We next assessed the similarity and modularity of cortical areas based on how well these could be distinguished by their H3-type composition (Fig. 3i and Supplementary Methods). In brief, we built a distance matrix between cortical areas based on how well they can be distinguished pairwise using H3 type composition then performed Louvain clustering on the distance matrix. We identified six clusters, each of which consisted of more than one area (Fig. 3i, grey-bordered boxes); these included two clusters corresponding to the visio-auditory areas and one cluster each for the association areas, somatosensory cortex, motor cortex and lateral areas. This modular organization is robust to small errors in CCF registration (Extended Data Fig. 7j and Supplementary Methods). We further combined these clusters with singlet areas (PL, RSPd and RSPv) that did not cluster with any other area into cortical modules based on similarity in H3-type composition. These modules largely included the visio-auditory, somatomotor, association, medial and lateral areas, respectively (Fig. 3i). Notably, these cell-type-based modules were largely consistent with cortical modules that are highly connected (connectivity-based modules)3 (Fig. 3j). Thus, highly interconnected cortical areas share similar groups of H3 types and, consequently, characteristic transcriptomic signatures.

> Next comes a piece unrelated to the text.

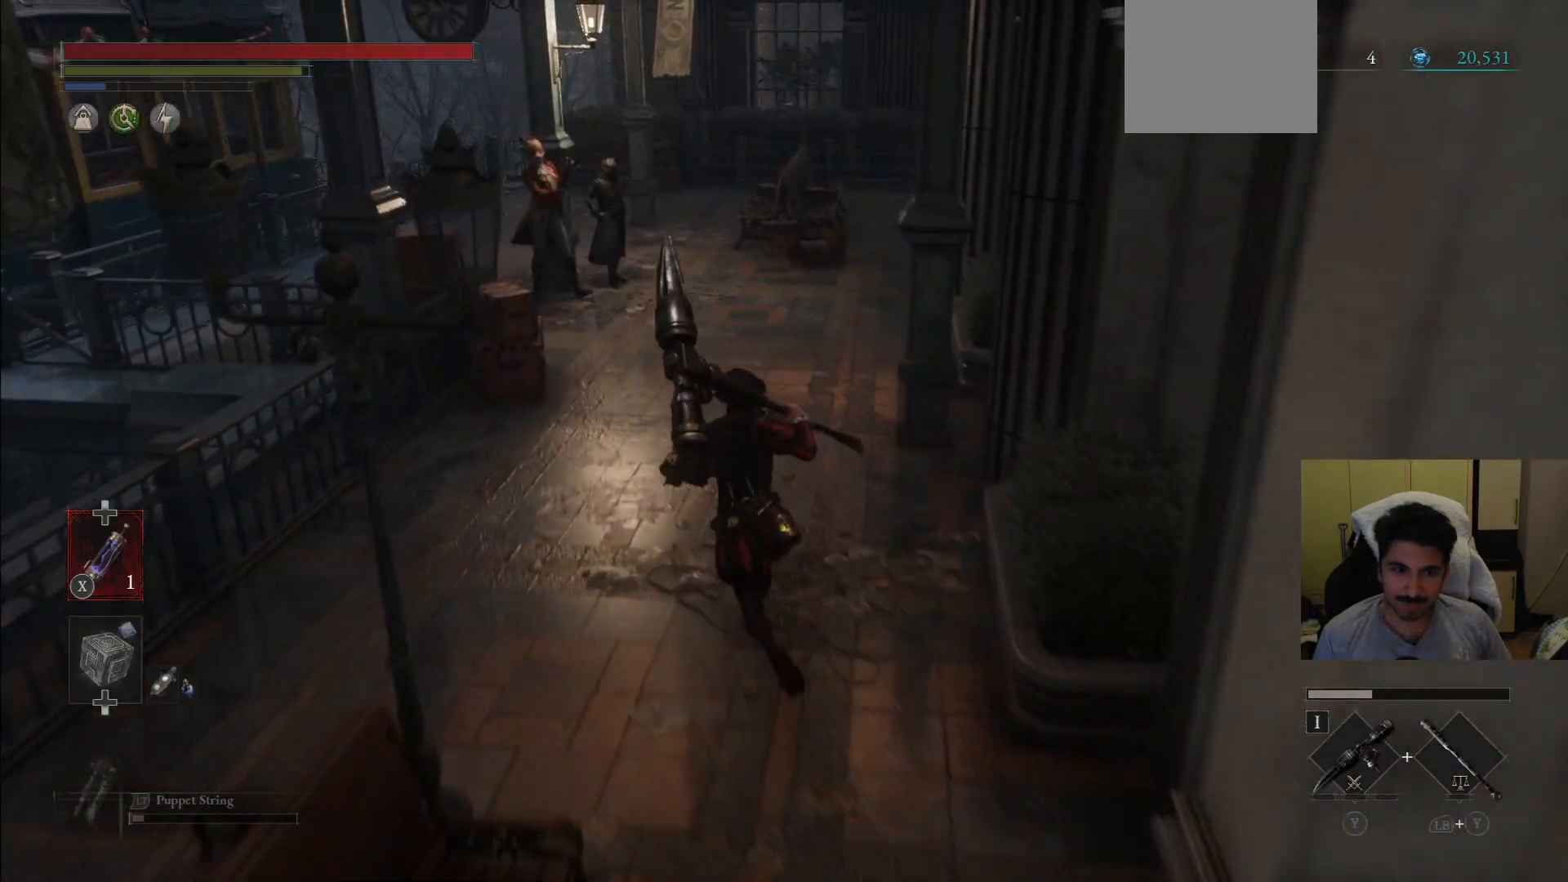
{"buttons": [], "left_stick": "up", "right_stick": "center", "events": [[167, "CIRCLE", "up"]]}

Cell types are robust to enucleation

Transcriptomic types, areas and modules reflect cortical organization at different scales, suggesting that they may be generated through different developmental mechanisms. As a first step in understanding the developmental processes that contribute to cortical organization at different scales, we applied BARseq to examine how the postnatal removal of peripheral sensory input alters the organization of cortical transcriptomic types. Thalamocortical projections have a central role in shaping the identities and borders of cortical areas10,40,41, and loss of postnatal visual inputs affects gene expression in VISp and other areas40,42,43. How peripheral inputs shape cortical neuronal types and the characteristic cell-type compositional profiles of cortical areas, however, is unclear. For example, altered gene expression could result in new cell types that are not seen in a normal brain; alternatively, it could enrich or deplete existing cell types (Fig. 4a). Because BARseq is cost effective and has high throughput, it is uniquely suited for interrogating changes in neuronal gene expression and cell-type compositional profiles on a brain-wide scale across many animals, with or without developmental perturbation.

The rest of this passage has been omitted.